SaaS applications operate a bit differently. They’ve been built to empower a wide range of teams across the enterprise. Examples include a system of record for your sales team’s customer data, your development team’s source code, and your people team’s human resource information systems. These SaaS applications are used daily and by many end users with varying degrees of technical familiarity. Due to the volume and complexity, these applications are predominately foreign to security teams and would require time and energy to intimately understand.
There is also the potential that the security team has had only brief engagements, if any, with the business units that purchase, manage, and support these SaaS applications. At best, the security team may have conducted an initial third party security assessment but the engagement with a SaaS application typically stops there. Due to these limited interactions, it makes it challenging for them to determine the breadth of use or the types of risks and threats posed to the enterprise from these applications once they are fully operational.

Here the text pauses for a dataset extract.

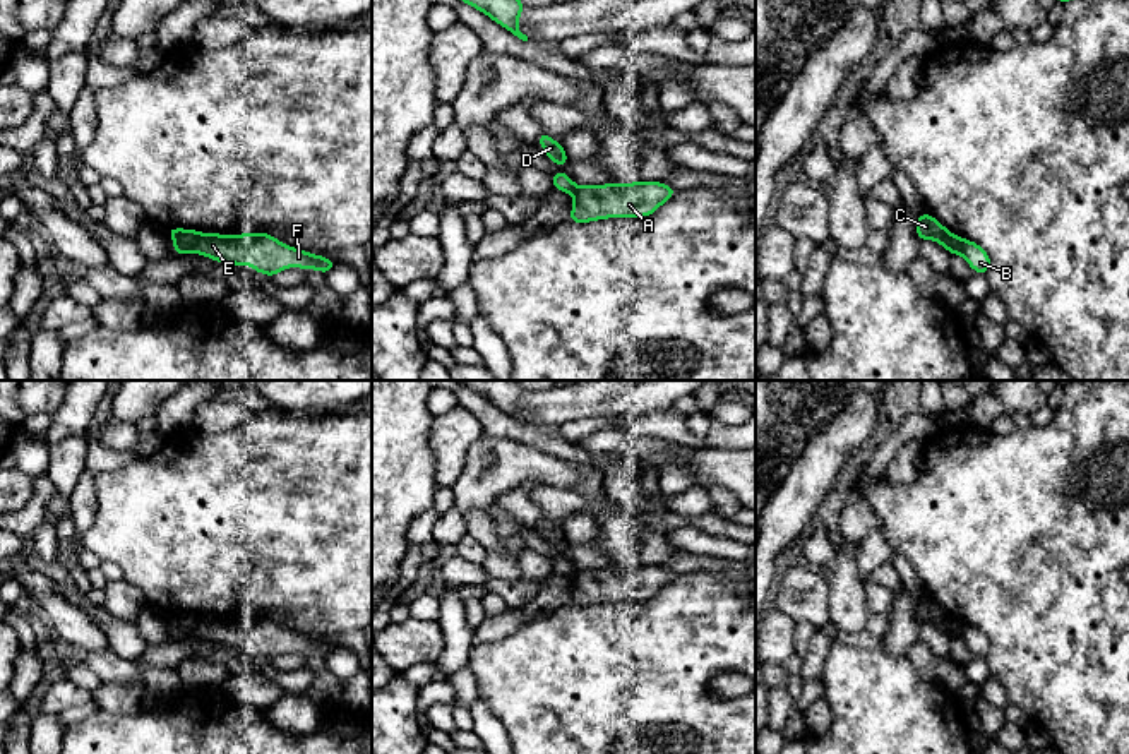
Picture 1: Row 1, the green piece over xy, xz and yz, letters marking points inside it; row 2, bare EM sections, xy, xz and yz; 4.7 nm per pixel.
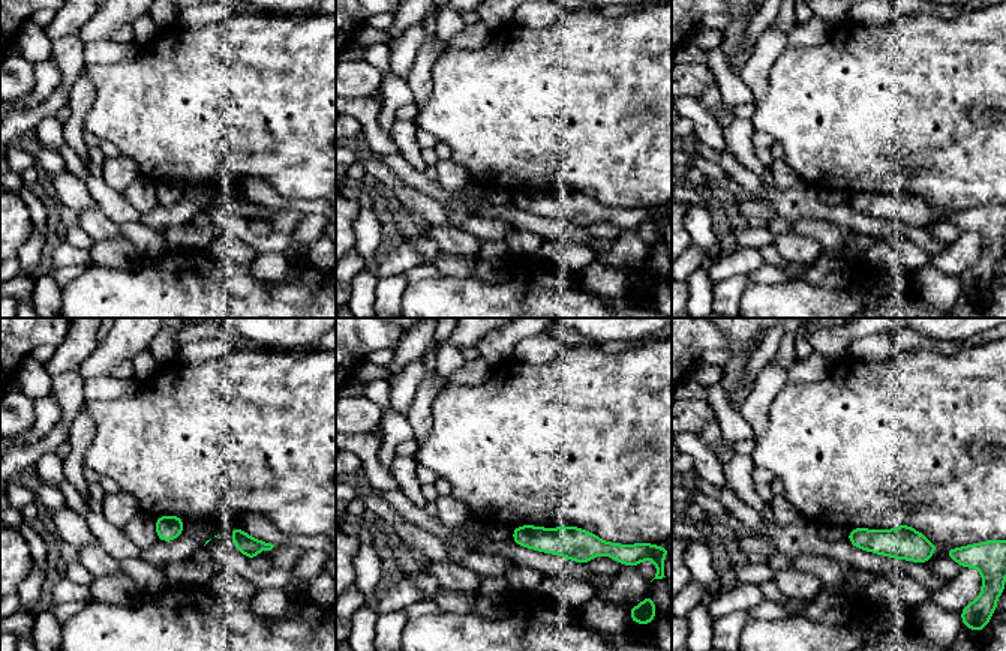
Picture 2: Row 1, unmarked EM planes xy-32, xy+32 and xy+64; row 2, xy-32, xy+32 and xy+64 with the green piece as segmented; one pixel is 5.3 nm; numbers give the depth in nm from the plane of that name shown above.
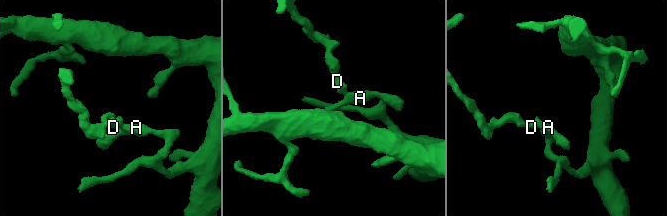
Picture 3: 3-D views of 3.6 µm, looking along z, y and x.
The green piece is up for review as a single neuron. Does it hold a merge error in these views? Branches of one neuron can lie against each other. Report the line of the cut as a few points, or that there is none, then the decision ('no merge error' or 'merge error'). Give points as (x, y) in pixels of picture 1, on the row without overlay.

On the other hand, the internal teams that support these applications focus on delivering business requirements and functionality and may not be fully armed with the right guidance to properly secure these applications. Finding a balanced approach to fulfilling the needs of the business and properly securing SaaS applications requires a continuous joint effort. To date, this hasn’t occurred with consistency. It’s time to focus energy and resources on this risk vector. SaaS is critical infrastructure, afterall, and should be treated with the same priority as IaaS, PaaS, bare metal, and endpoints.
Wrangling the SaaS security outback
Gartner and the analyst community have taken note of this dilemma. They have warned that misconfigurations in SaaS applications caused by customer mistakes or lack of process oversight has been the leading cause of major cloud security incidents. Security researcher Aaron Costello suggested similar findings when he outlined the reconnaissance and exploitation steps an attacker may use to find and steal data through common SaaS misconfigurations. It’s a great, and necessary, read for anyone who works in security.
Understanding how your business-critical SaaS applications are being used across your company, including who uses them and why, are good first steps in establishing a baseline. How those SaaS applications are managed and administered are important factors as you garner additional awareness of the potential risk landscapes that have been introduced.